So I was doing a Freshmeat trawl and came across the usual clutch of content management systems, and JPublish looks pretty good. It uses the Velocity engine, it has a repository abstraction layer and various other nice things. Haven’t tried it (CMSes aren’t the kinds of things I have quick plays with unless the interfaces are particularly spiffy) but it may be worth a look if Java is your bag.
Anyway, one thing that prodded my interest was a mention of a templating methodology called FreeEnergy that was created for PHP and apparently has been adopted for various templating systems in other languages. The key description is apparently in this article by the guy who created it. So I’m expecting something neat and useful, and what do I find? Nested includes. That’s it. Oh, and a big question about how to chain actions and do decent error handling without massive nesting, which shows the author has never heard of exceptions. (So that’s yet another reason to for me to continue my personal vendetta against PHP.)

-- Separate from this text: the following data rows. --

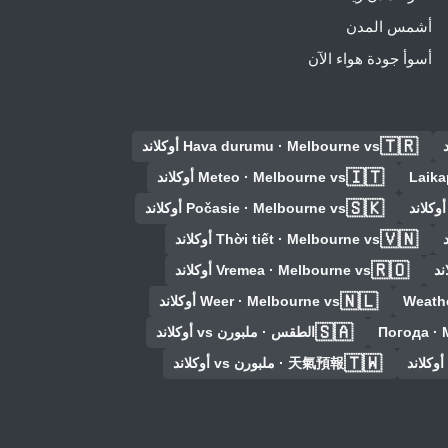
أشمس المدن
أسوأ جودة هواء الآن
🇹🇷
Hava durumu · Melbourne vs أوكلاند
🇮🇹
Laika
Meteo · Melbourne vs أوكلاند
🇸🇰
Počasie · Melbourne vs أوكلاند
🇻🇳
Thời tiết · Melbourne vs أوكلاند
🇷🇴
Vremea · Melbourne vs أوكلاند
🇳🇱
Weathe
Weer · Melbourne vs أوكلاند
🇸🇦
Погода ·
الطقس · ملبورن vs أوكلاند
🇹🇼
天氣預報 · ملبورن vs أوكلاند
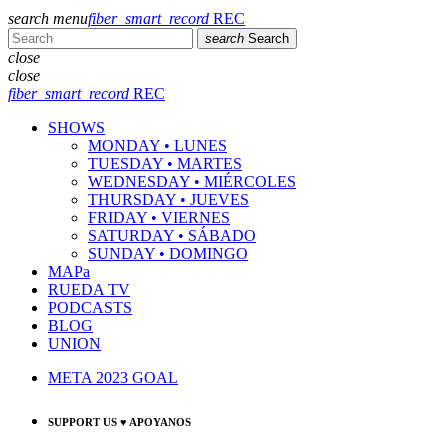
search
menu
fiber_smart_record
REC
search
Search
close
close
fiber_smart_record
REC
SHOWS
MONDAY • LUNES
TUESDAY • MARTES
WEDNESDAY • MIÉRCOLES
THURSDAY • JUEVES
FRIDAY • VIERNES
SATURDAY • SÁBADO
SUNDAY • DOMINGO
MAPa
RUEDA TV
PODCASTS
BLOG
UNION
META 2023 GOAL
SUPPORT US ♥ APOYANOS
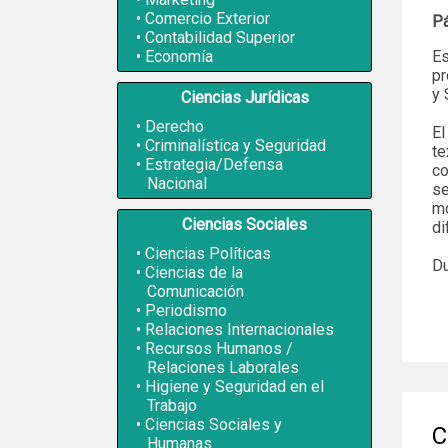
Comercio Exterior
P
Contabilidad Superior
Economía
Es
pr
y 
Ciencias Jurídicas
Derecho
El
Criminalística y Seguridad
te
Estrategia/Defensa
co
Nacional
se
mo
Ciencias Sociales
di
Ciencias Políticas
Du
Ciencias de la
Comunicación
Periodismo
Relaciones Internacionales
Recursos Humanos /
Relaciones Laborales
Higiene y Seguridad en el
Trabajo
Ciencias Sociales y
C
Humanas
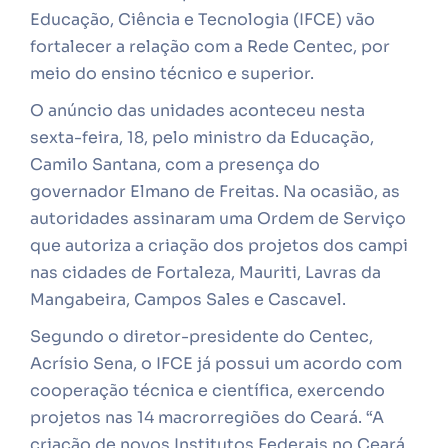
Educação, Ciência e Tecnologia (IFCE) vão
fortalecer a relação com a Rede Centec, por
meio do ensino técnico e superior.
O anúncio das unidades aconteceu nesta
sexta-feira, 18, pelo ministro da Educação,
Camilo Santana, com a presença do
governador Elmano de Freitas. Na ocasião, as
autoridades assinaram uma Ordem de Serviço
que autoriza a criação dos projetos dos campi
nas cidades de Fortaleza, Mauriti, Lavras da
Mangabeira, Campos Sales e Cascavel.
Segundo o diretor-presidente do Centec,
Acrísio Sena, o IFCE já possui um acordo com
cooperação técnica e científica, exercendo
projetos nas 14 macrorregiões do Ceará. “A
criação de novos Institutos Federais no Ceará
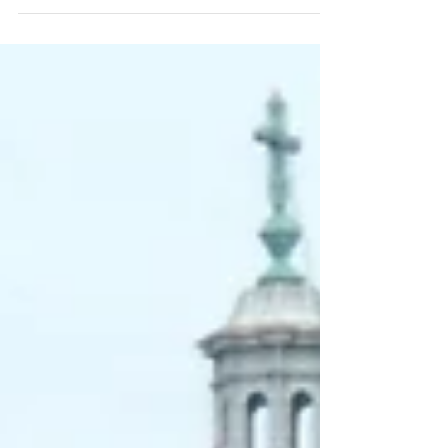
odisea, ese ha sido el viaje mas sufrido de los
que haya hecho. Tuvimos que cambiar nuestro...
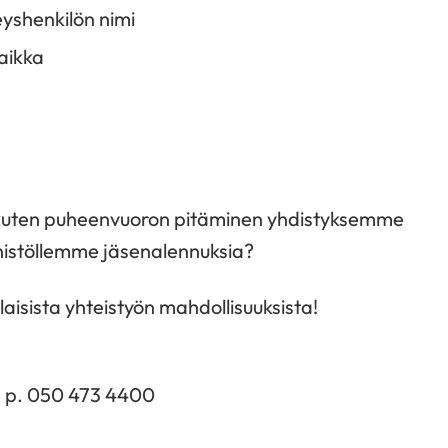
teyshenkilön nimi
aikka
, kuten puheenvuoron pitäminen yhdistyksemme
nistöllemme jäsenalennuksia?
isista yhteistyön mahdollisuuksista!
, p. 050 473 4400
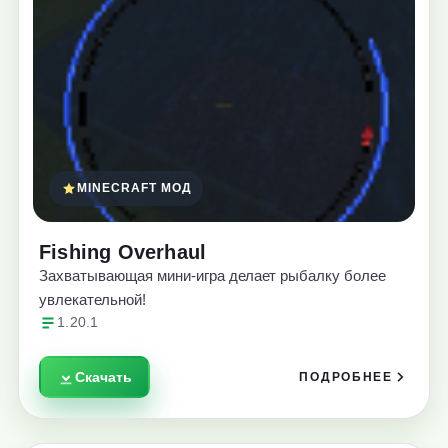
MINECRAFT МОД
Fishing Overhaul
Захватывающая мини-игра делает рыбалку более
увлекательной!
1.20.1
Скачать
ПОДРОБНЕЕ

Let me tell you about a templating feature which I really like and which should be supported in many more web app systems. I first encountered it in an open source e-commerce system called Minivend (now Interchange) and I haven’t seen it anywhere since. The big idea is that you can write some HTML-embedded code to be executed when a user clicks on a link or form, but this code lives in the same file as the link or form to be clicked, as opposed to living in the file targeted by the link.
An example: clicking on a link adds an item to your basket and then takes you back to the front page, in one page load. The code for adding the item lives in the item page, not in the front page or an intermediate page. I like the idea of putting the code for an action as close as possible to the button which activates it. The code lives with the link, not with the destination. (One problem, though, is that the final URL of the link is not the same as the URL for the page you end up at, but if it’s coded correctly, this shouldn’t be too much of a problem, since using the generated link later on should be able to deliver you to the right page without unwanted side-effects. The key’s in the session management.)
You could use it for all kinds of things, but most notably for the kinds of actions that usually require forms rather than links. It’s not exactly revolutionary but, as I say, I haven’t seen it anywhere else and it’s a really nice feature to have. Any system with decent session management should be able to handle it.
Interchange has a bunch of other lovely features too that are applicable to all kinds of web apps, not just shopping, but the interface orients it totally towards e-commerce. Perhaps it might be worth hacking around with to turn it into a generic web app kit?